Seventy deaths have been added to Minnesota's COVID-19 death toll, in addition to more than 2,700 new cases, according to Sunday's report from the state health department.
December has now seen 1,257 death, making it the deadliest month in Minnesota during the pandemic. There were fewer than 500 deaths in October before November's death toll skyrocketed to 1,136. Since the first death was reported March 21, Minnesota has reported a total of 4,850 fatal cases.
Long-term care deaths account for 64.9% (3,149) of the total, including 45 of the 70 reported Sunday.

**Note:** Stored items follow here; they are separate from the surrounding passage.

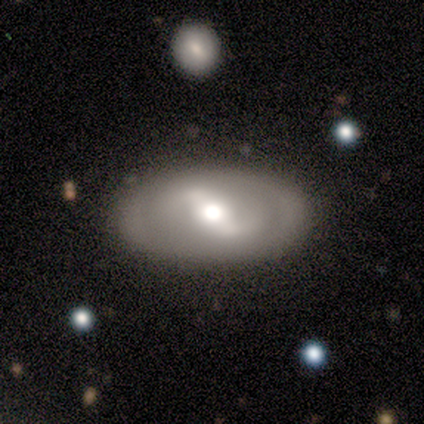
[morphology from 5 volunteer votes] A featured or disk galaxy (100%) with a weak bar (80%), 2 (75%) loose (50%) spiral arms (80%) and a moderate central bulge (60%).

Vote fractions:
- Smooth or featured? featured or disk: 100% / smooth: 0% / star or artifact: 0%
- Edge-on disk? no: 100% / yes: 0%
- Bar? weak: 80% / strong: 20% / no: 0%
- Spiral arms? yes: 80% / no: 20%
- Spiral winding? loose: 50% / tight: 25% / medium: 25%
- Spiral arm count? 2: 75% / can't tell: 25% / 1: 0% / 3: 0% / 4: 0% / more than 4: 0%
- Bulge size? moderate: 60% / large: 40% / dominant: 0% / small: 0% / none: 0%
- Merging? none: 100% / minor disturbance: 0% / major disturbance: 0% / merger: 0%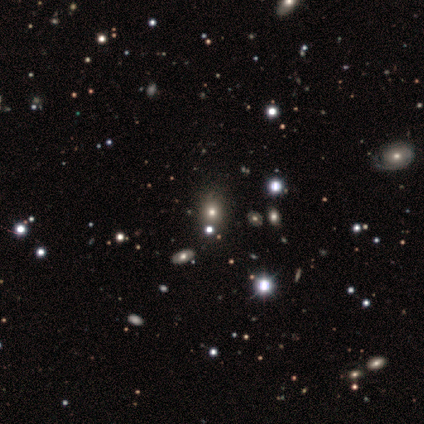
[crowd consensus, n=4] This is likely a star or artifact rather than a galaxy (75%).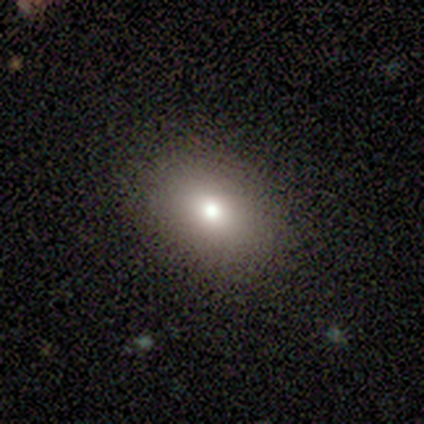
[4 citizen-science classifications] Q: Smooth or featured?
A: smooth (100%)
Q: How rounded?
A: in between (100%)
Q: Merging?
A: none (100%)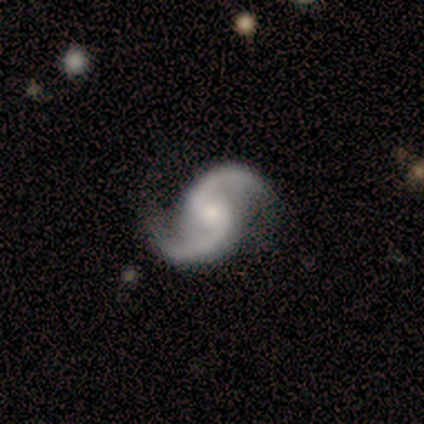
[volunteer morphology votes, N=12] Smooth or featured? 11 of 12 (92%) said featured or disk. Edge-on disk? 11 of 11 (100%) said no. Bar? 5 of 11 (45%) said weak. Spiral arms? 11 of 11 (100%) said yes. Spiral winding? 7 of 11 (64%) said loose. Spiral arm count? 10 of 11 (91%) said 2. Bulge size? 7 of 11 (64%) said small. Merging? 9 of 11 (82%) said none.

Other than deaths, Minnesota's COVID-19 numbers are mostly declining. For perspective, consider that in mid-November Minnesota was reporting more than 50,000 active cases. There are now just over 27,000 active cases, according to the health department.

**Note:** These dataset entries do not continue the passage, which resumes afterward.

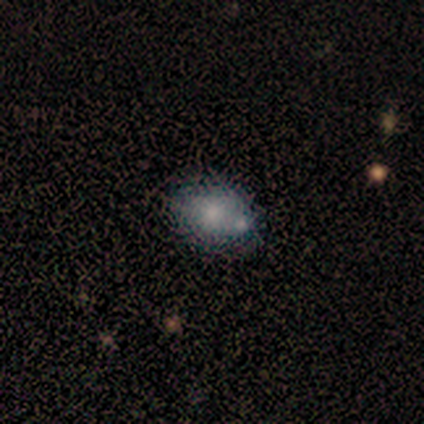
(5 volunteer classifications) Smooth or featured? featured or disk (80%)
Edge-on disk? no (75%)
Bar? no (100%)
Spiral arms? no (100%)
Bulge size? moderate (67%)
Merging? none (80%)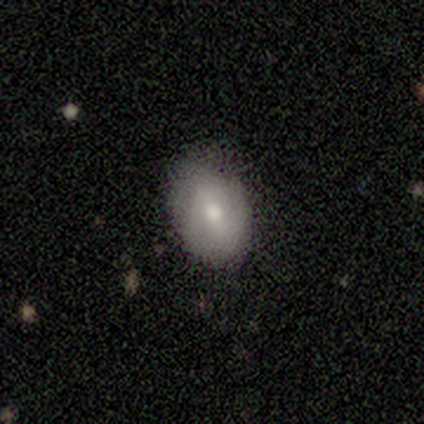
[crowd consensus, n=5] Smooth or featured? 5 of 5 (100%) said smooth. How rounded? 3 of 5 (60%) said round. Merging? 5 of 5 (100%) said none.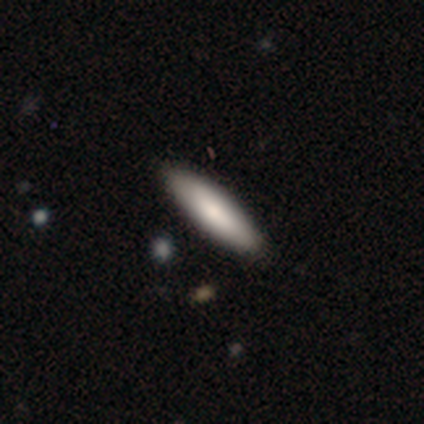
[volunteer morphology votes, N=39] Smooth or featured? 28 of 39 (72%) said smooth. How rounded? 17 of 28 (61%) said cigar-shaped. Merging? 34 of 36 (94%) said none.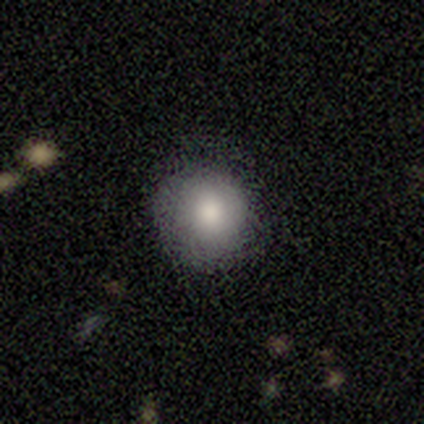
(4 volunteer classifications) Smooth or featured? 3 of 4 (75%) said smooth. How rounded? 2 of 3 (67%) said round. Merging? 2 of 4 (50%) said none.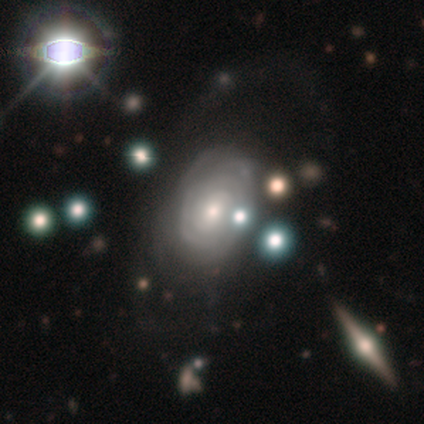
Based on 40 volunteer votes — Smooth or featured? 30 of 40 (75%) said featured or disk. Edge-on disk? 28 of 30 (93%) said no. Bar? 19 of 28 (68%) said no. Spiral arms? 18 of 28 (64%) said yes. Spiral winding? 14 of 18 (78%) said tight. Spiral arm count? 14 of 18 (78%) said can't tell. Bulge size? 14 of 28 (50%) said small. Merging? 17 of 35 (49%) said none.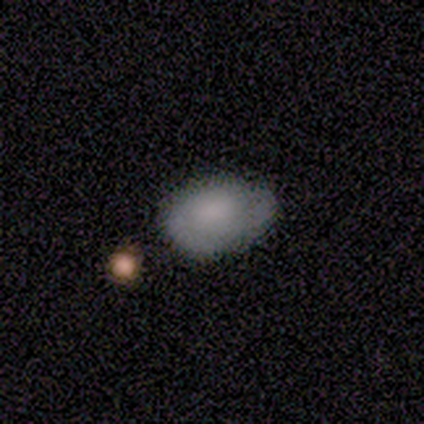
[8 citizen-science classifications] Smooth or featured? 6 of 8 (75%) said smooth. How rounded? 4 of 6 (67%) said in between. Merging? 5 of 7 (71%) said none.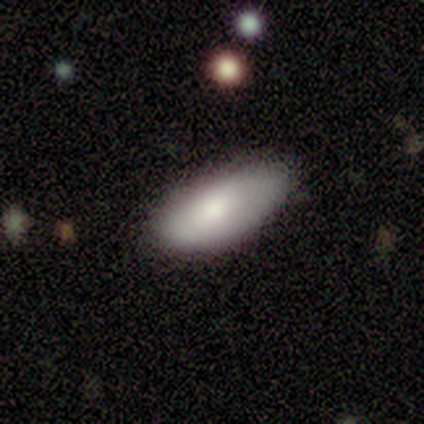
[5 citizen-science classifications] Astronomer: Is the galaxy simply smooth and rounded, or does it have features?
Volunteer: smooth — 60%.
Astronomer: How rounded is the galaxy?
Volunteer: in between — 100%.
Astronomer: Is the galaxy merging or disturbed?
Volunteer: none — 50%, tied with minor disturbance at 50%.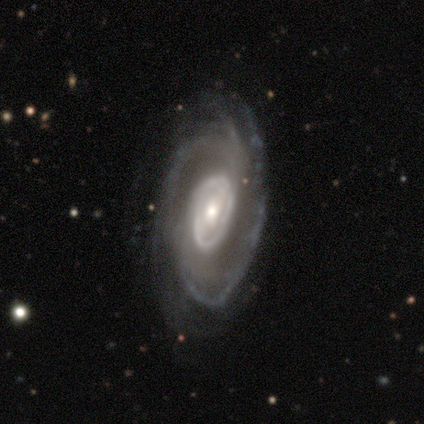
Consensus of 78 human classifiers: A featured or disk galaxy (92%) with no bar (47%), tight (50%) spiral arms (91%) and a moderate central bulge (56%). Merging: none (39%).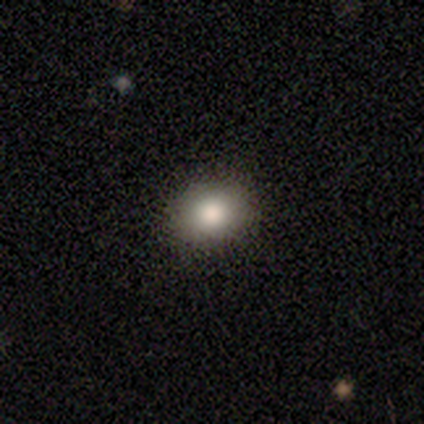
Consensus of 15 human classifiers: smooth 87%, star or artifact 13%, featured or disk 0%. Down the decision tree: how rounded — in between (54%); merging — none (92%).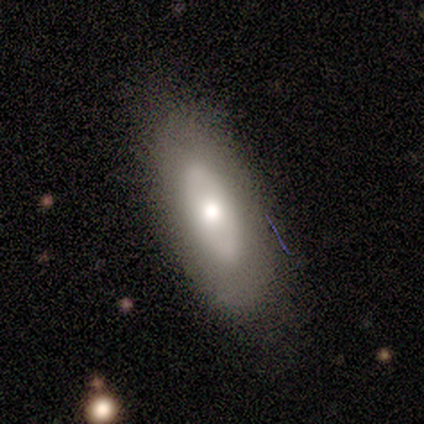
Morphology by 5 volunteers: smooth 60%, featured or disk 40%, star or artifact 0%. Down the decision tree: how rounded — in between (67%); merging — none (80%).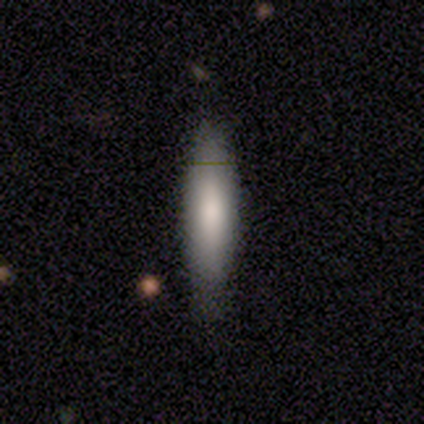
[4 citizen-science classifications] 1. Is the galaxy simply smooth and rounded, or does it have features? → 100% smooth, 0% featured or disk, 0% star or artifact.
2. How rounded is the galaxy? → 75% cigar-shaped, 25% in between, 0% round.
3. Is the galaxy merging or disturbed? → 75% none, 25% minor disturbance, 0% major disturbance, 0% merger.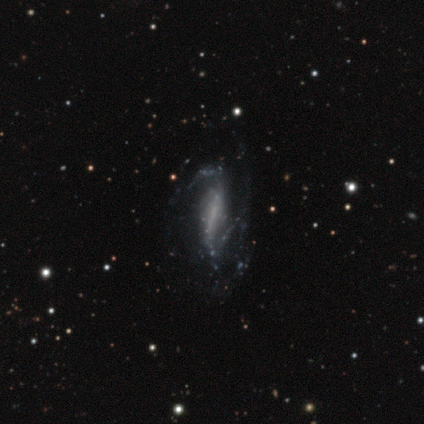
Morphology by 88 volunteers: A featured or disk galaxy (84%) with a strong bar (40%), 2 (61%) loose (48%) spiral arms (79%) and no central bulge (78%). Merging: none (54%).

Testing and positivity rates
The 2,705 positive results in Sunday's update were from a total of 65,102 completed tests, creating a daily test positivity rate of 4.15%.

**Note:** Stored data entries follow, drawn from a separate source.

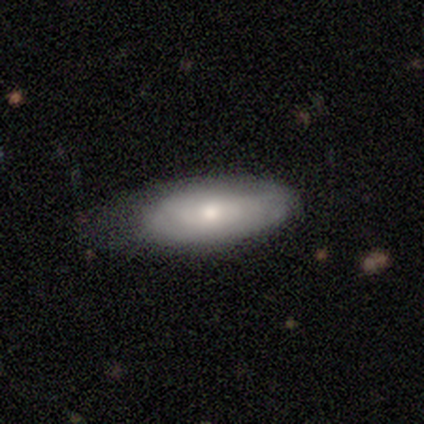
A smooth galaxy with no disk features (75%) that is in between round and cigar-shaped (90%).

Vote fractions:
- Smooth or featured? smooth: 75% / featured or disk: 25% / star or artifact: 0%
- How rounded? in between: 90% / cigar-shaped: 10% / round: 0%
- Merging? none: 57% / minor disturbance: 30% / major disturbance: 10% / merger: 2%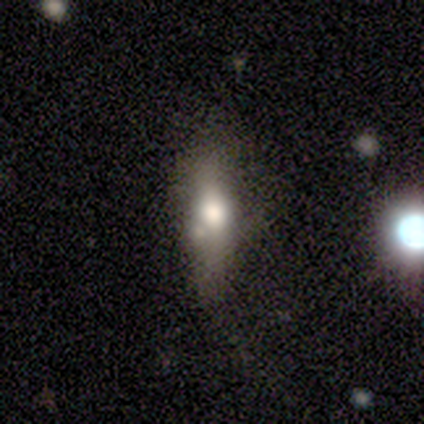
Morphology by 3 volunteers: A smooth galaxy with no disk features (100%) that is cigar-shaped (67%).

Vote fractions:
- Smooth or featured? smooth: 100% / featured or disk: 0% / star or artifact: 0%
- How rounded? cigar-shaped: 67% / in between: 33% / round: 0%
- Merging? none: 33% (tied) / minor disturbance: 33% (tied) / major disturbance: 33% (tied) / merger: 0%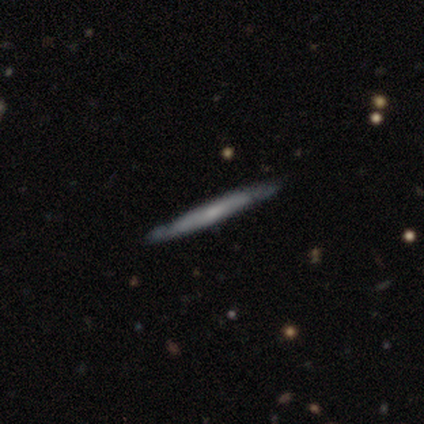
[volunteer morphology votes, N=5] Overall: featured or disk (60%; smooth 40%). Edge-on disk: no (67%; yes 33%). Bar: weak (50%, tied with no). Spiral arms: yes (50%, tied with no). Spiral arm count: more than 4 (100%). Spiral winding: medium (100%). Bulge size: moderate (100%). Merging: none (60%; minor disturbance 40%).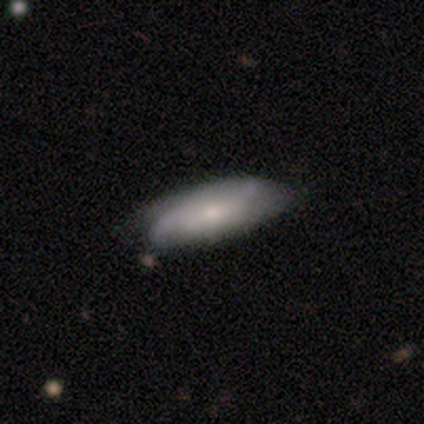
Smooth or featured?
  - smooth: 46% * (tied)
  - featured or disk: 46% * (tied)
  - star or artifact: 8%
How rounded?
  - in between: 61% *
  - cigar-shaped: 39%
  - round: 0%
Merging?
  - none: 58% *
  - minor disturbance: 36%
  - major disturbance: 6%
  - merger: 0%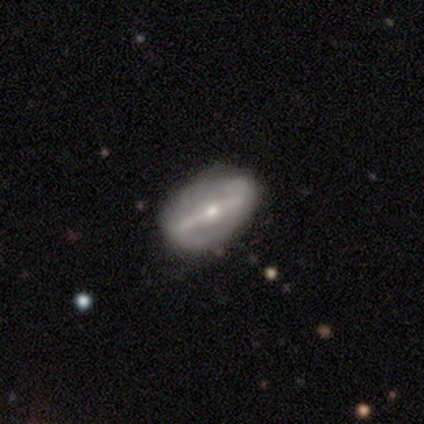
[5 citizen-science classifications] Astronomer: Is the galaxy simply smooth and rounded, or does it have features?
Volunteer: featured or disk — 80%.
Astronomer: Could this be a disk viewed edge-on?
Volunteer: yes — 50%, tied with no at 50%.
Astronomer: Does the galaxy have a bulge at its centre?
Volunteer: rounded — 100%.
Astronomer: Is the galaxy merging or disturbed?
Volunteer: none — 100%.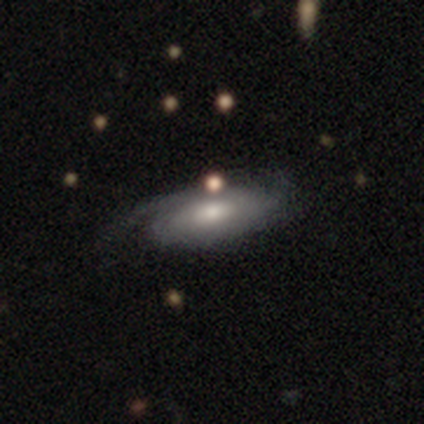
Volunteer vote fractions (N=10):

The World Health Organization recommended in May that a percent positive rate (total positives divided by total completed tests) of below 5% for at least two weeks is necessary to safely reopen the economy. That 5% threshold is based on total positives divided by total tests.
According to Johns Hopkins University, Minnesota's percent positive over the past seven days is 7.26%.
The 65,102 completed tests were from 22,322 people. People are often tested more than once, so the test positivity rate when dividing positives by people tested is 12.12% today.
Coronavirus in Minnesota by the numbers
- Total tests: 5,199,011 (up from 5,133,936)
- People tested: 2,859,220 (up from 2,836,898)
- Positive cases: 397,319 (up from 394,635)
- Deaths: 4,850 – 131 of which are "probable*" (up from 4,780)
- Active cases: 27,407 (down from 29,015)
- Patients no longer requiring isolation: 369,912 (up from 365,620)
Minnesota doesn't update its hospitalization levels at the weekend.
Through Dec. 17, the number of people with COVID-19 hospitalized in Minnesota is 1,144. The numbers have dropped since reaching a high mark of 1,840 on Nov. 30.
Of those currently hospitalized, 270 patients are in intensive care and 874 are receiving non-ICU treatment. It's the fewest COVID-19 patients in ICU since Nov. 9 (249) and the fewest non-ICU patients since Nov. 6 (857).
Here's how many people with COVID-19 were in intensive care by region, through Dec. 17:
- Metro: 177 (down from 193 the day before)
- Central: 34 (down from 37)
- Northeast: 27 (up from 25)
- Southeast: 20 (down from 21)
- Northwest: 6 (no change)
- South Central: 6 (up from 5)
- West Central: 0 (down from 1)
- Southwest: 0 (down from 1)
Statewide, there were 134 (up from 128 the day before) available staffed ICU beds through Dec. 17. These numbers are directly impacted by both the number of patients in ICU (for all health reasons, not just COVID-19) and the number of available staff. You can see the breakdown by region right here/below.
- Metro: 44 staffed ICU beds available
- Central: 22
- Northeast: 11
- Southeast: 21
- Northwest: 15
- South Central: 4
- West Central: 12
- Southwest: 5
Note: Hospital totals are preliminary and are subject to adjustment in the days ahead.